I suppose I was a little unfair to Mrs. Palin. Let’s include some context. Specifically, let’s look at her understanding of the Vice President’s job the month before she was offered it:
Here is what is so excellent about that. It’s not that she perhaps forgot the name of a newspaper or two. When questioned about what was viewed as naivete, or complete lack of curiosity about the world, considering she never even had a passport until the previous year, she rebutted that she’d formed her opinion from reading. She’s always been a working gal whose parents never gave her money for exploring Europe, but she educated herself, which formed her view of the world. When asked what, exactly, she’d read that informed and shaped her view of the world, she said this:
[QUOTE=Sarah Barracuda]
I’ve read most of them, again with a great appreciation for the press, for the media.
[/QUOTE]
If your question is, “What, specifically?” that was Couric’s too!
[QUOTE=Sarah]
Um, all of them, any of them that have been in front of me all these years.
[/QUOTE]
:dubious:
When pressed…
[QUOTE=Palin]
I have a vast variety of sources where we get our news, too. Alaska isn’t a foreign country, where it’s kind of suggested, “Wow, how could you keep in touch with what the rest of Washington, D.C., may be thinking when you live up there in Alaska?” Believe me, Alaska is like a microcosm of America.
[/QUOTE]
Okay, lady, we get that there are newspapers in AK. You said your view was formed by reading newspapers, books and magazines. Which? Oh wait, you answered that already; all of them. With a great appreciation for the press too!
That’s actually part of the title of the most recent book by liberal (and for me somewhat tedious) commentator Jim Hightower: Swim Against the Current: Even a Dead Fish can go With the Flow. Came out in 2008, so pre-dates her resignation speech. Is that from where she copped the line? No idear.
I have to admit, I had to check wikipedia to find out why the Korean peninsula had been divided, though I never had a problem understanding the differences between the two republics.
Whatever happened to basing your opinion on fact instead of trying to find facts to support your already existing opinion? You do realize those lists of logical fallacies you see floating around aren’t meant to be a checklist of things to do in a debate, right? If you want examples of ad hominem, willful confirmation bias, cherry picking, appeal to belief, appeal to ridicule, hasty generalizations, or other examples of idiocy in public communication, I’d suggest re-reading the OP rather than looking through Palin’s speeches.

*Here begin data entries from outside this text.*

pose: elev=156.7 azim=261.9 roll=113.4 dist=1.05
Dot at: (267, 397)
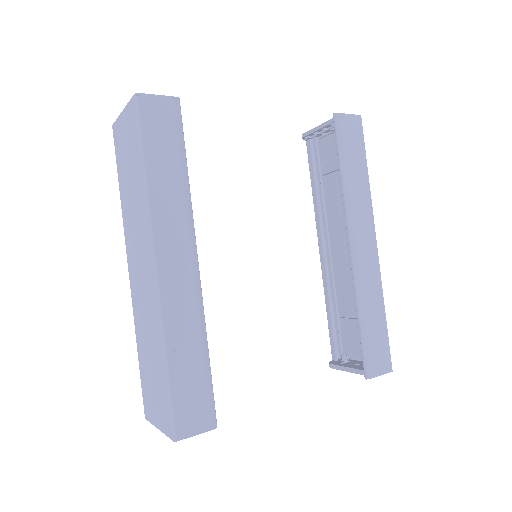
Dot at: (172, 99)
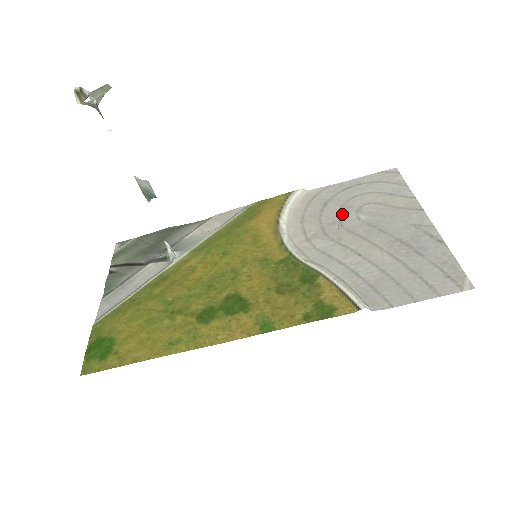
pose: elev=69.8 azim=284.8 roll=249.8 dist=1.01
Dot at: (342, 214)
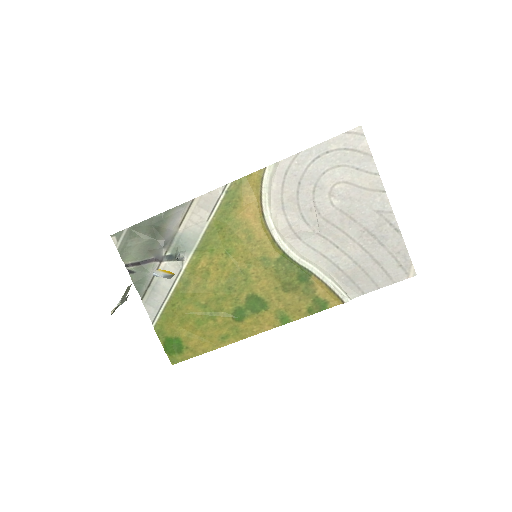
Dot at: (317, 198)
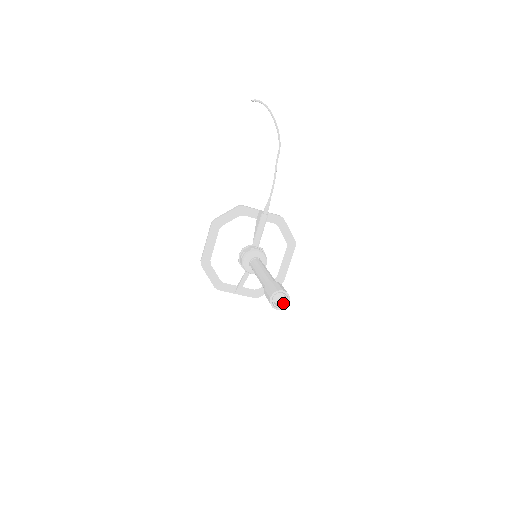
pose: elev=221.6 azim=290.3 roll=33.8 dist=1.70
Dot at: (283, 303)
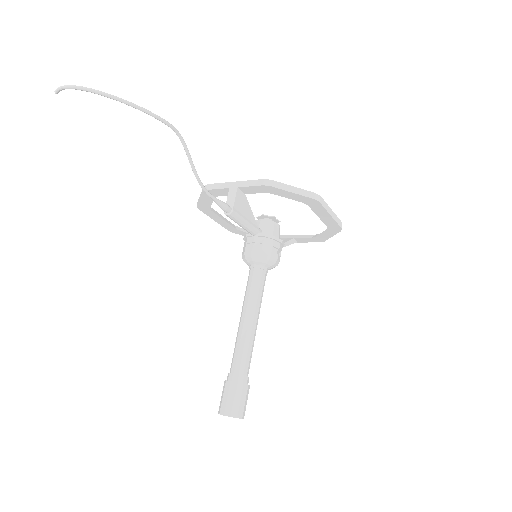
Dot at: occluded
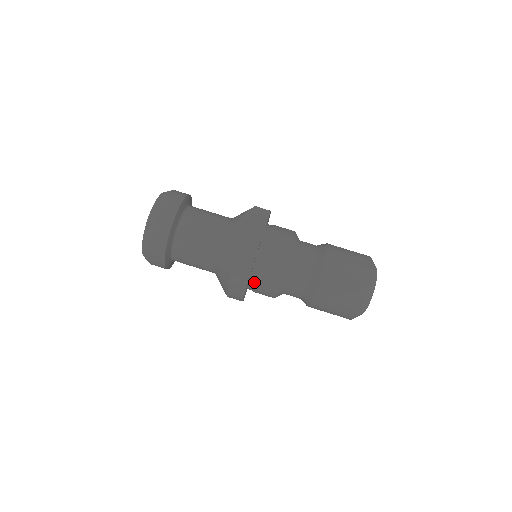
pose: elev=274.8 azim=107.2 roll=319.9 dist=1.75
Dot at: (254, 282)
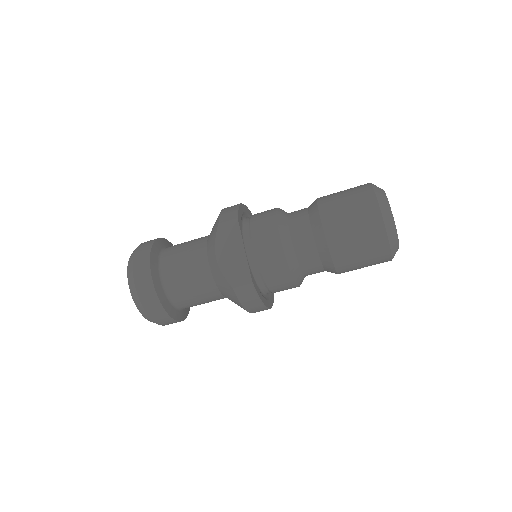
Dot at: occluded
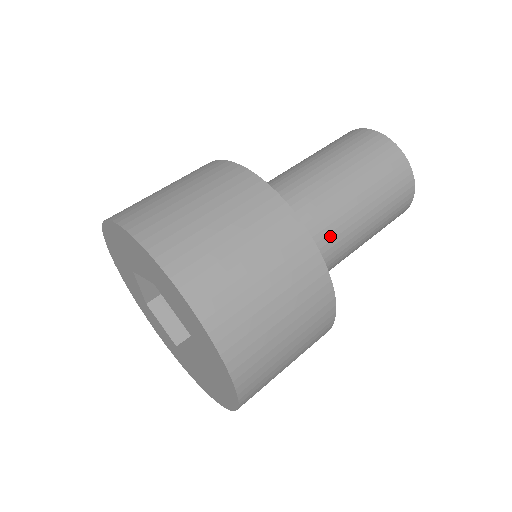
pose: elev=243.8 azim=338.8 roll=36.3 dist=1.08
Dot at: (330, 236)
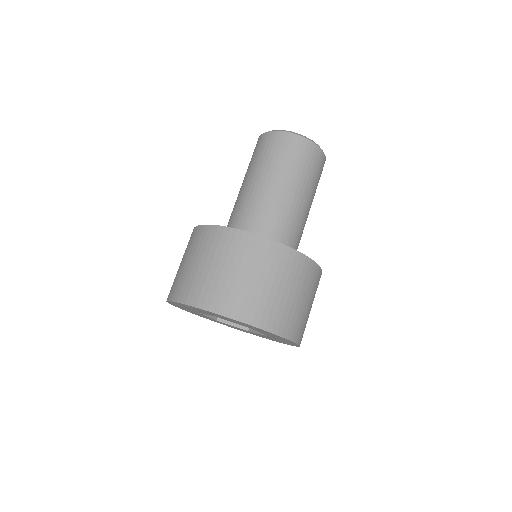
Dot at: (288, 221)
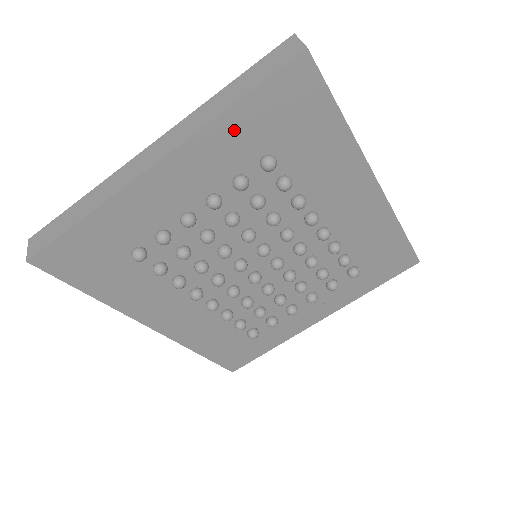
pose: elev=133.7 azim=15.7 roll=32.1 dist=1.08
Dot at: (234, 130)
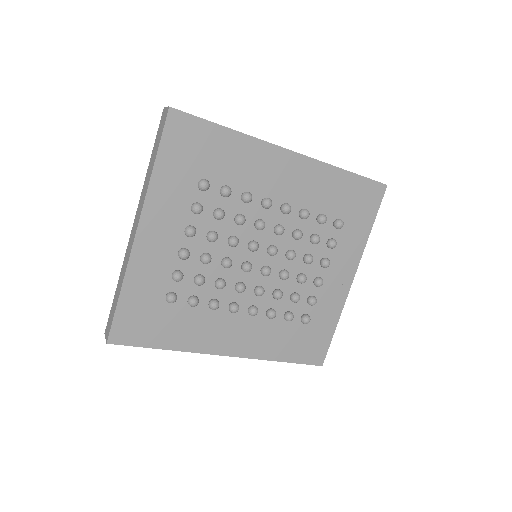
Dot at: (167, 179)
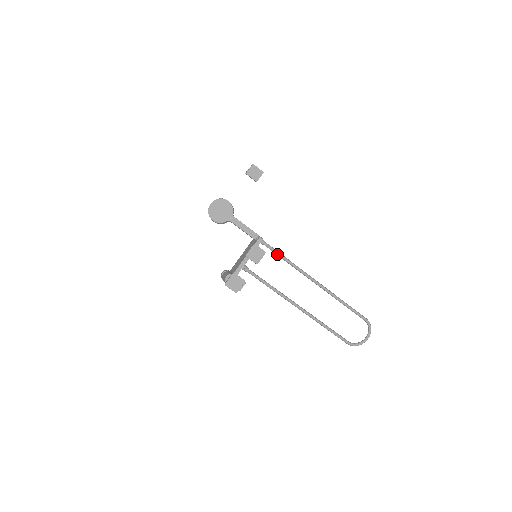
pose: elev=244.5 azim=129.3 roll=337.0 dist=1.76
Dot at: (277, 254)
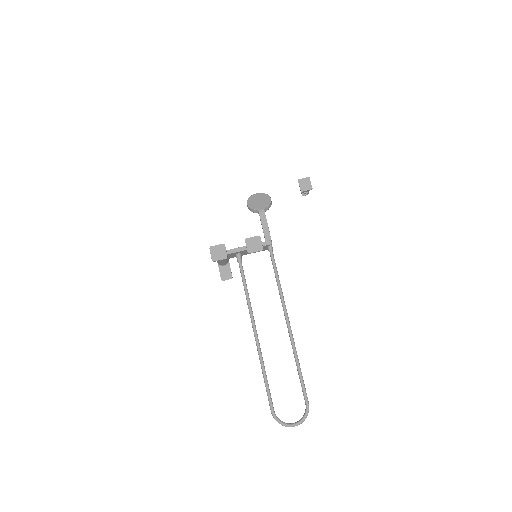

There was a thread a while back about the inherent correctness of the VP being “in charge” of the senate. While the nuanced accuracy is debatable, only the most vulgar partisan could claim that she was anything more than a broken clock. To sit back and fling claims that pointing out the absolute absurdity of her statement is tantamount to ignorance is extremist–extremely blind or extremely disingenuous.
[QUOTE=OP]
My main problem is that I have an unfortunate habit of forming opinions and then forgetting the exact evidence that caused me to form that opinion.
[/QUOTE]
If you wish to present a reasoned, evidence-based conclusion that Sarah Palin is an ignoramus instead of taking part in a thread that STARTS with that as the base belief then proceeds to desperately seek out evidence justifying the pre-made conclusion, I invite you to do so now.